-------- Given data

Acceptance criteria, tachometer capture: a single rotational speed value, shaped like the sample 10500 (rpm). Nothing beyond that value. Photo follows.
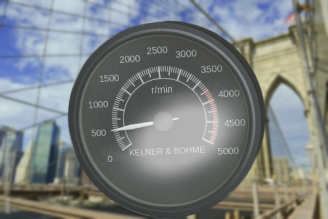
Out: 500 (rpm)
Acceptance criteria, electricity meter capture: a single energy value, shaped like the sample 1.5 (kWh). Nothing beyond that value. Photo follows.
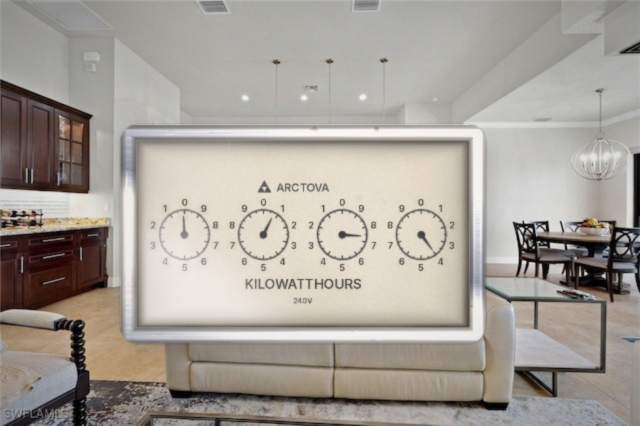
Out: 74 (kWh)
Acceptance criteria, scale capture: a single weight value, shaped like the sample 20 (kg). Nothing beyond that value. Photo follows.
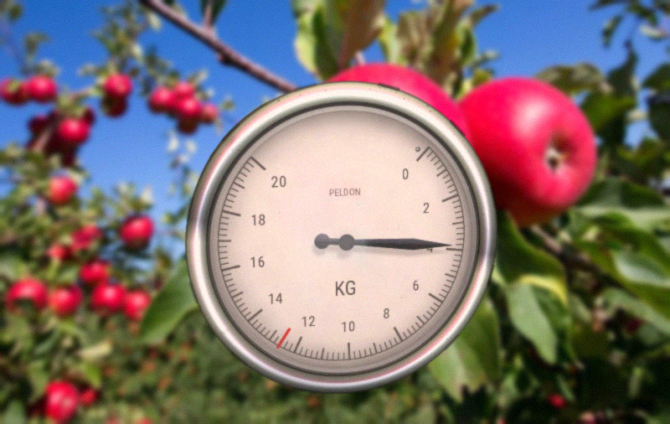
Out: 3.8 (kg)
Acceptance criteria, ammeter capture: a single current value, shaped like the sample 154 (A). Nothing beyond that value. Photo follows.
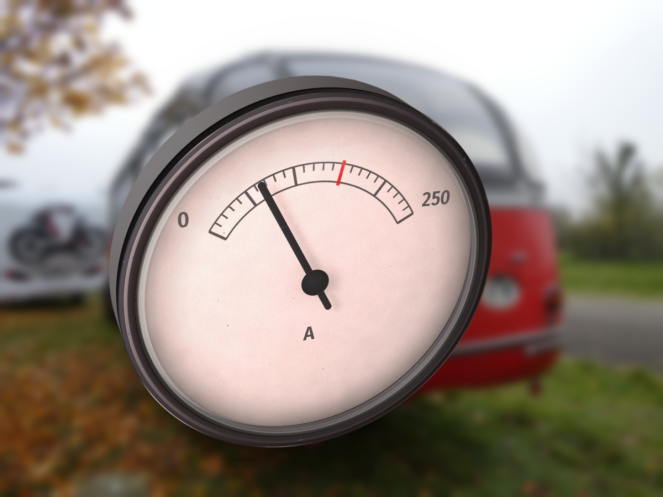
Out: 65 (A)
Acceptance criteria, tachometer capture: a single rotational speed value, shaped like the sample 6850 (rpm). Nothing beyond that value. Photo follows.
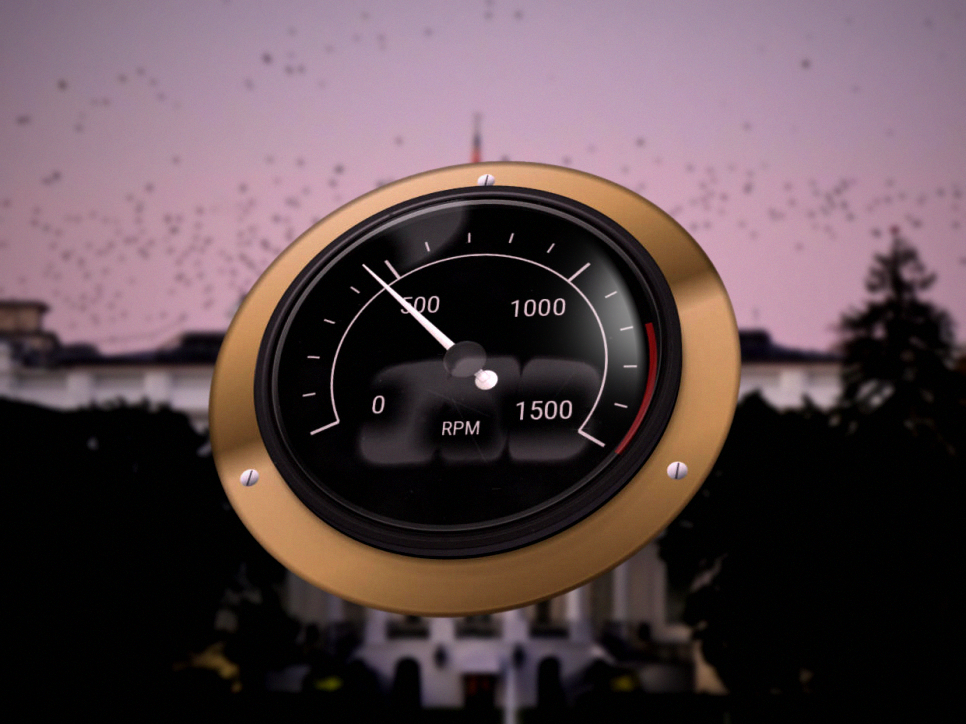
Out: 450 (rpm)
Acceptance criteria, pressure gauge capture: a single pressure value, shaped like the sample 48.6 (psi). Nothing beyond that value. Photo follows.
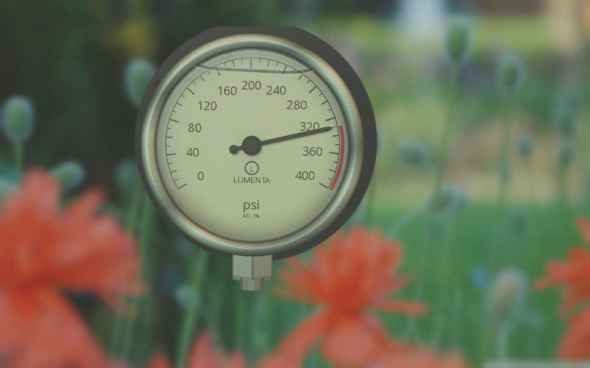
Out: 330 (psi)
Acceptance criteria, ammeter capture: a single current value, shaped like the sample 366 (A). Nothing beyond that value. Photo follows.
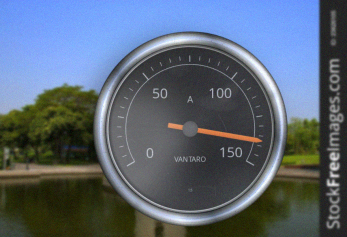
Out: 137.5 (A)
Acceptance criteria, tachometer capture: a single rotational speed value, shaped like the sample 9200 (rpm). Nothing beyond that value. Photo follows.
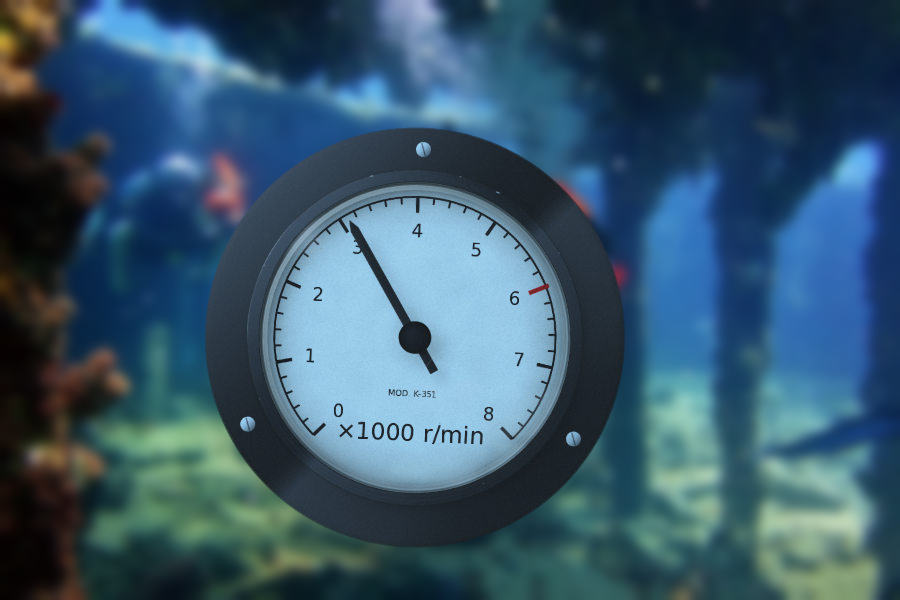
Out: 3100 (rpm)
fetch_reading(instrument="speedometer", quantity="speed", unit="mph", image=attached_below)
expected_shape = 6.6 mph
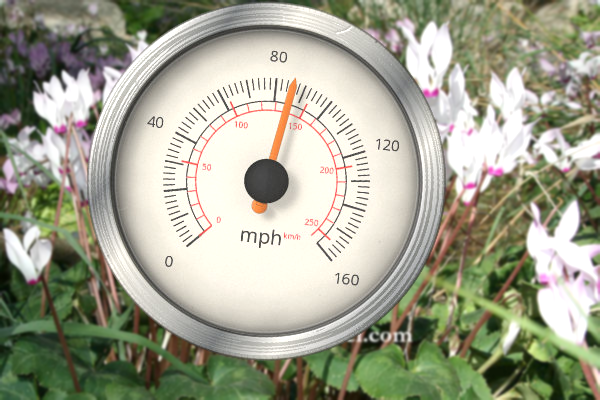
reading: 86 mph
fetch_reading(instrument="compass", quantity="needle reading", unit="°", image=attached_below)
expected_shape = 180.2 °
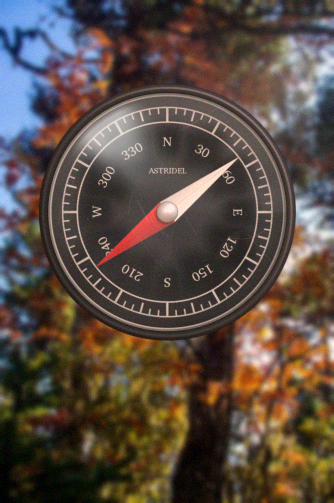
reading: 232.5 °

----------------
-------- Given data

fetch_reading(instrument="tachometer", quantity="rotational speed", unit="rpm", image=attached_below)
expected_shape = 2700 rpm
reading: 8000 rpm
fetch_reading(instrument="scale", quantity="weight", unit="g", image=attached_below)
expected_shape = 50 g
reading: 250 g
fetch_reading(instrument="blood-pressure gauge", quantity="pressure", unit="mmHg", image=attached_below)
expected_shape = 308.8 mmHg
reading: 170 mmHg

----------------

* Exercise goal:
Reproduce the lines of the listing above, from the line with "Acceptance criteria, scale" up to and including the line with "Out: 137.5 (A)". Leave the pictures out of your answer.

* Result below:
Acceptance criteria, scale capture: a single weight value, shaped like the sample 20 (kg). Nothing beyond that value. Photo follows.
Out: 3.8 (kg)
Acceptance criteria, ammeter capture: a single current value, shaped like the sample 154 (A). Nothing beyond that value. Photo follows.
Out: 65 (A)
Acceptance criteria, tachometer capture: a single rotational speed value, shaped like the sample 6850 (rpm). Nothing beyond that value. Photo follows.
Out: 450 (rpm)
Acceptance criteria, pressure gauge capture: a single pressure value, shaped like the sample 48.6 (psi). Nothing beyond that value. Photo follows.
Out: 330 (psi)
Acceptance criteria, ammeter capture: a single current value, shaped like the sample 366 (A). Nothing beyond that value. Photo follows.
Out: 137.5 (A)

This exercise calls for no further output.